Instructions for the task :: Output the data below only from the line containing "left elbow: (193, 239)" up to and including the line containing "left eye: (358, 338)", exact and with the pictures left out.

Keypoint text descriptions ::
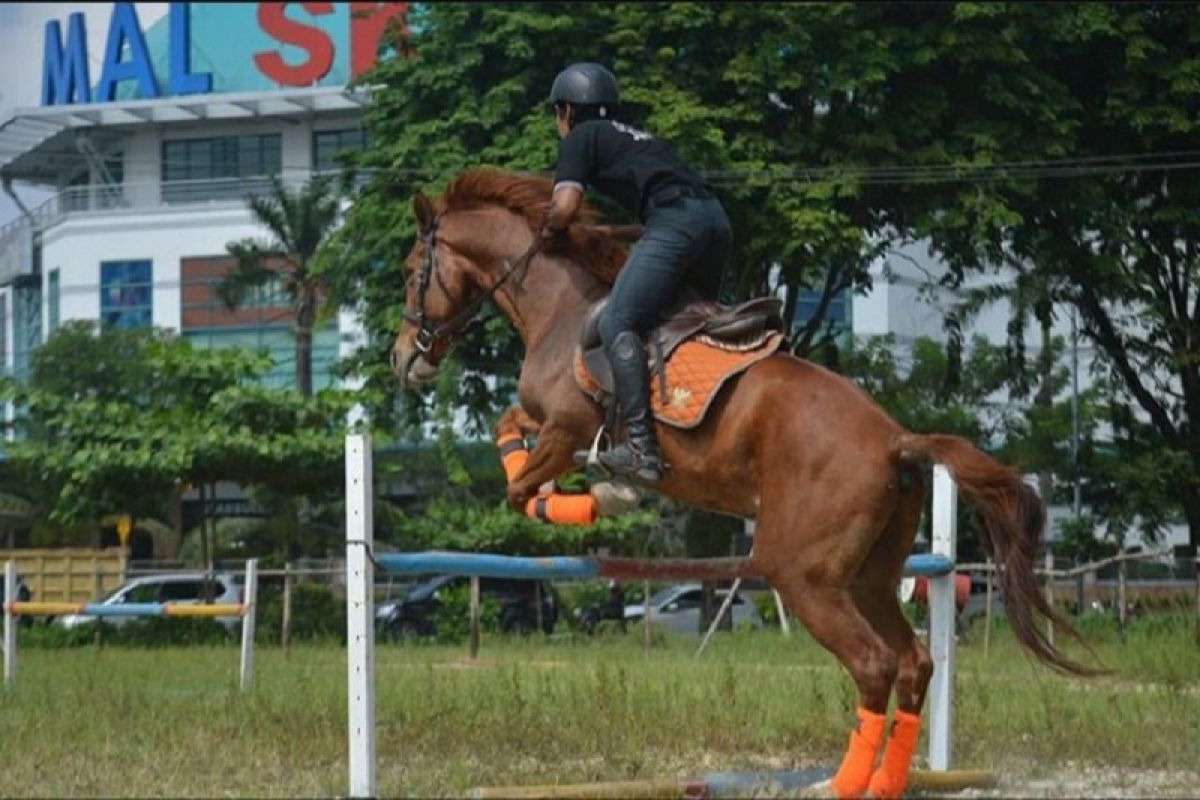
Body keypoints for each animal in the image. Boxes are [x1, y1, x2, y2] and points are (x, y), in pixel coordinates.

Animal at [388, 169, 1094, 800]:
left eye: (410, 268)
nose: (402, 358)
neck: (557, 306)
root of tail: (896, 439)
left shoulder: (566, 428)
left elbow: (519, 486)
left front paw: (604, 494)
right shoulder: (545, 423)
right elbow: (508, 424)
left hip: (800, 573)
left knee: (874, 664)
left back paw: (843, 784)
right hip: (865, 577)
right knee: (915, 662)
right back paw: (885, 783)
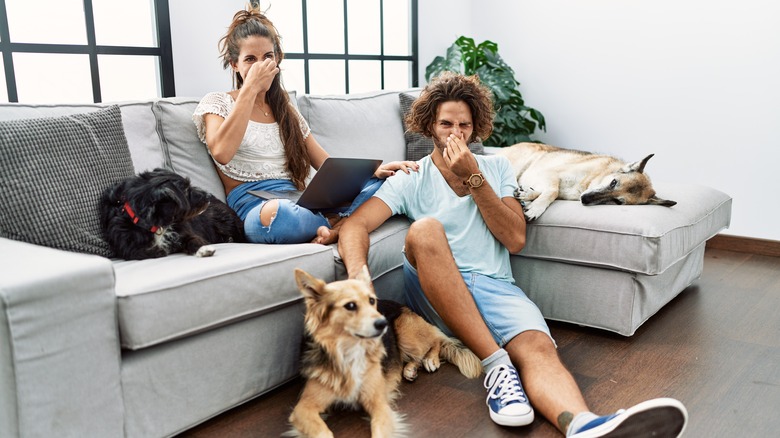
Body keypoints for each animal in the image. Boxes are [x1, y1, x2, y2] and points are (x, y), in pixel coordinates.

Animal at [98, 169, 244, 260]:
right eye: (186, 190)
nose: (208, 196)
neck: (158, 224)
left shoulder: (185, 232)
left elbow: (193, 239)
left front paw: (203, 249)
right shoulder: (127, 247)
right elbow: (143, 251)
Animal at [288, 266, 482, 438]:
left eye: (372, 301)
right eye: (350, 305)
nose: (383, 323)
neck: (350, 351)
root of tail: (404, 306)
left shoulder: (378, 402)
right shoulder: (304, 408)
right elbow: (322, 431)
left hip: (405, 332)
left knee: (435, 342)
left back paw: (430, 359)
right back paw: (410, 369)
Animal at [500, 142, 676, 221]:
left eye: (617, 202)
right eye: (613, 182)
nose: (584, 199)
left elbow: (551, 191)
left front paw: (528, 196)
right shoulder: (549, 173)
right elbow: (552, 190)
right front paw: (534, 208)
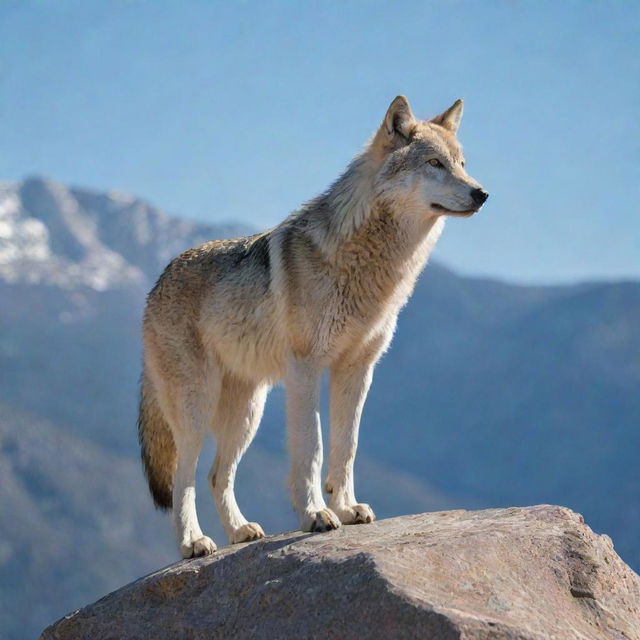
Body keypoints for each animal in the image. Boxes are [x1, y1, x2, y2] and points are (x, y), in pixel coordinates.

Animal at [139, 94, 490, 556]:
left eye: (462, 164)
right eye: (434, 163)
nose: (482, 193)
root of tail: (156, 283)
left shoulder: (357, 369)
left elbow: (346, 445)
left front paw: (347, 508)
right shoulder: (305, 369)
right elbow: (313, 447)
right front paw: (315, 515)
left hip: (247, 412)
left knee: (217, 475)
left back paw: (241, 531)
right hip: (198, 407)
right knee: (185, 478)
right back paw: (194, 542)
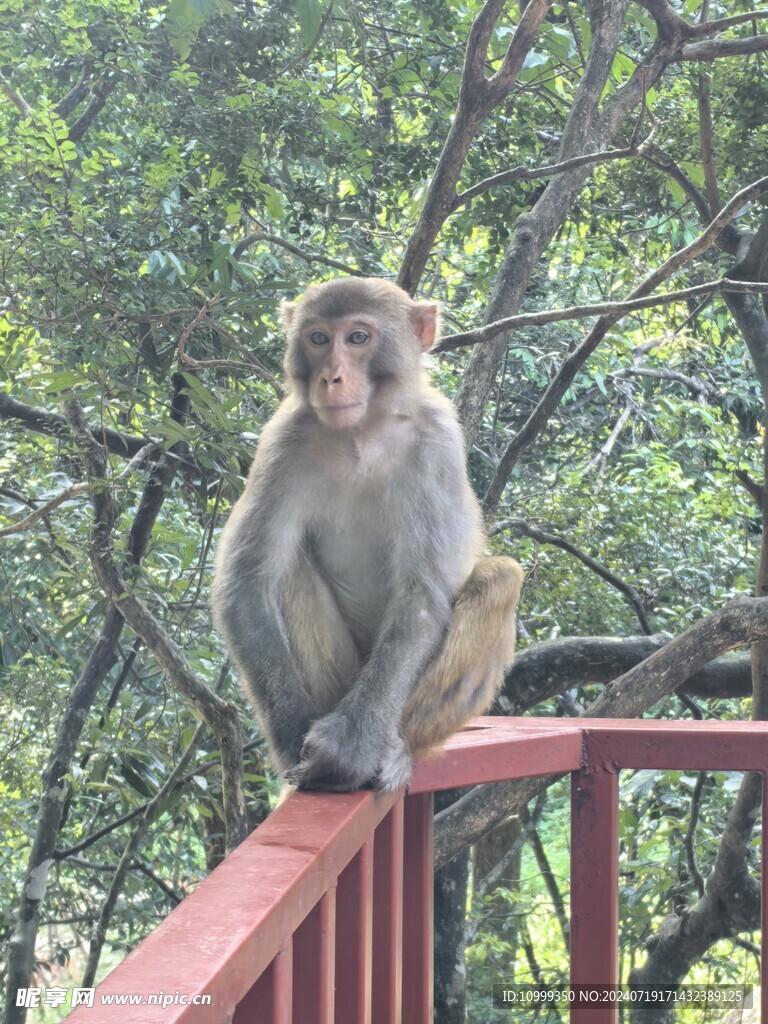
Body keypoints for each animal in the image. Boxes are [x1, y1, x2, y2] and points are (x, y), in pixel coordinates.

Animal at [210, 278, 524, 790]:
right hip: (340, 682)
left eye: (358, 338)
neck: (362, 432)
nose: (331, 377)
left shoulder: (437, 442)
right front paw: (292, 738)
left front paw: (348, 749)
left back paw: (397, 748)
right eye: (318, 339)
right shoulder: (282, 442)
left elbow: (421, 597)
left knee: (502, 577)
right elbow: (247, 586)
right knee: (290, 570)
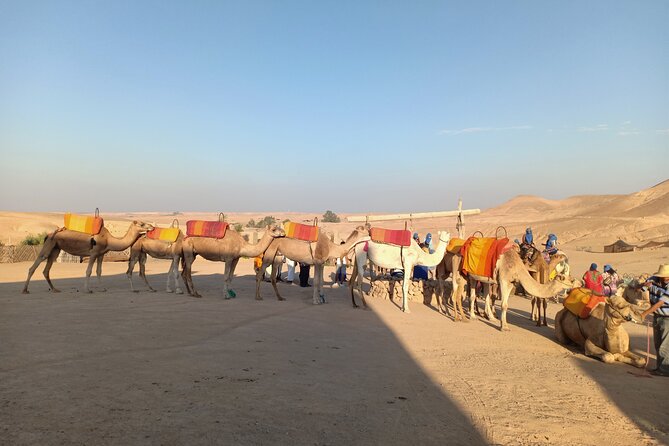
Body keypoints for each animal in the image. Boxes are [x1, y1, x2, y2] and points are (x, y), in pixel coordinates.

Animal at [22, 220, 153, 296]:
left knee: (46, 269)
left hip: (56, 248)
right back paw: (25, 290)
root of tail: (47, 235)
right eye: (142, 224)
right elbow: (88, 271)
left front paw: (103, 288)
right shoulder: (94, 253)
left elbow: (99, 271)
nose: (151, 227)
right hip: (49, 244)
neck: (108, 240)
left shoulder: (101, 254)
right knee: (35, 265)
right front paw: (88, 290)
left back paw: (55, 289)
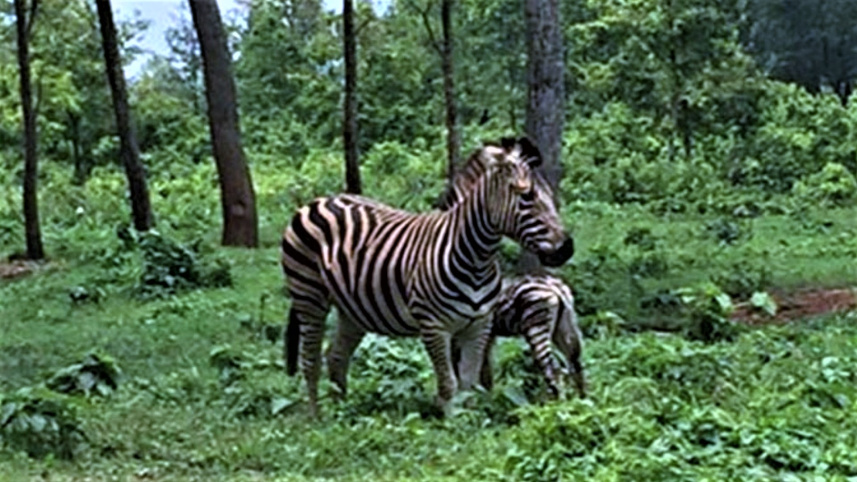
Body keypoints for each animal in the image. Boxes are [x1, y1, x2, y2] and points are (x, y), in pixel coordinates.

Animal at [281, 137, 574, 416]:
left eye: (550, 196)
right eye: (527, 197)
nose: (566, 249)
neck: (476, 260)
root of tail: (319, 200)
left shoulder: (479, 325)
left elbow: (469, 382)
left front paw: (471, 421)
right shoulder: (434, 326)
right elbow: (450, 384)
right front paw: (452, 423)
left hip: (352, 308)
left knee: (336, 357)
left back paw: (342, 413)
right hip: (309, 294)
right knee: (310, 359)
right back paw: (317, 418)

* * *

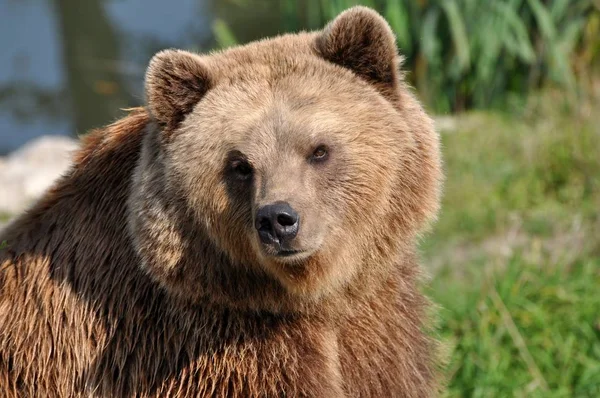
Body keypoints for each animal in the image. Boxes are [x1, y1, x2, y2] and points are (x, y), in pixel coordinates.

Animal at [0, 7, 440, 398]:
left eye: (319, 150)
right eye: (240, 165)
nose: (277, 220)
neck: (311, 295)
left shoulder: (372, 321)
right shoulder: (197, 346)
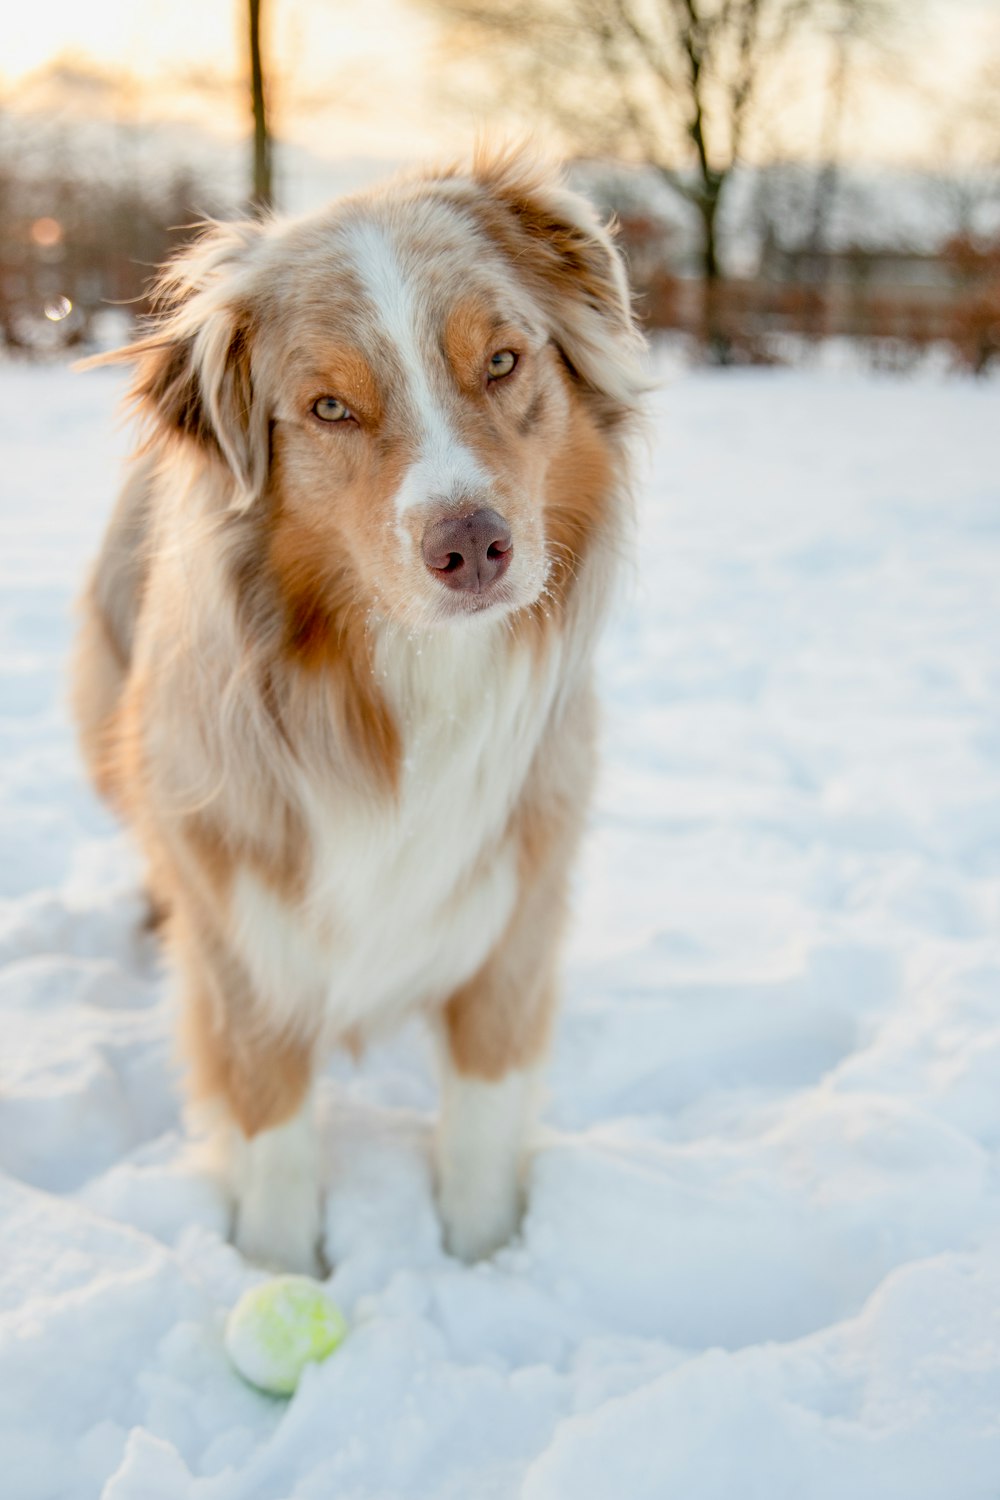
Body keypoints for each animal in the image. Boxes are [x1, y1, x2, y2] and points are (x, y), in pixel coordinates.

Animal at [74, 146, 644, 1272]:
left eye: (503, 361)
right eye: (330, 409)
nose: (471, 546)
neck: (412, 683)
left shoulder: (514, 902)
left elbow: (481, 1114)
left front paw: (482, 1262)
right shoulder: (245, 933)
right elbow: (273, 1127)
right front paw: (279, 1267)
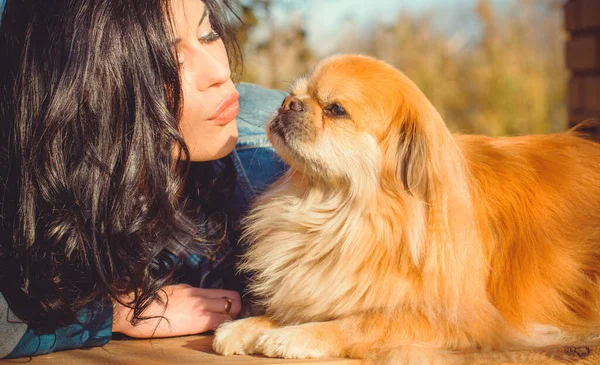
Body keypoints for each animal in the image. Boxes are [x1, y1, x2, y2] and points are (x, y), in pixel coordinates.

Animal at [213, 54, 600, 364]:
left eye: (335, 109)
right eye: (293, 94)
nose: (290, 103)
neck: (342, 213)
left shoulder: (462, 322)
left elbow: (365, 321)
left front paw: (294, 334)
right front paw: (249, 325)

Task solution ::
left elbow: (193, 239)
left front paw: (203, 249)
right shoulder: (127, 247)
right elbow: (143, 251)
Animal at [288, 266, 482, 438]:
left eye: (372, 301)
right eye: (350, 305)
nose: (383, 323)
neck: (350, 351)
root of tail: (404, 306)
left shoulder: (378, 402)
right shoulder: (304, 408)
right elbow: (322, 431)
left hip: (405, 332)
left knee: (435, 342)
left back paw: (430, 359)
right back paw: (410, 369)
Animal at [500, 142, 676, 221]:
left eye: (617, 202)
right eye: (613, 182)
nose: (584, 199)
left elbow: (551, 191)
left front paw: (528, 196)
right shoulder: (549, 173)
right elbow: (552, 190)
right front paw: (534, 208)
Body keypoints for each animal in the image. Boxes are [x1, y1, x2, y2] and points are (x, y), in pixel coordinates.

Animal at [139, 94, 490, 556]:
left eye: (462, 164)
right eye: (434, 163)
nose: (482, 193)
root of tail: (156, 283)
left shoulder: (357, 369)
left elbow: (346, 445)
left front paw: (347, 508)
right shoulder: (305, 369)
right elbow: (313, 447)
right front paw: (315, 515)
left hip: (247, 412)
left knee: (217, 475)
left back paw: (241, 531)
right hip: (198, 407)
right knee: (185, 478)
right back paw: (194, 542)
Body keypoints for each animal in the image. Boxes are [x1, y1, x2, y2] and points are (x, y), in pixel coordinates.

Animal at [210, 278, 524, 790]:
right hip: (340, 682)
left eye: (358, 338)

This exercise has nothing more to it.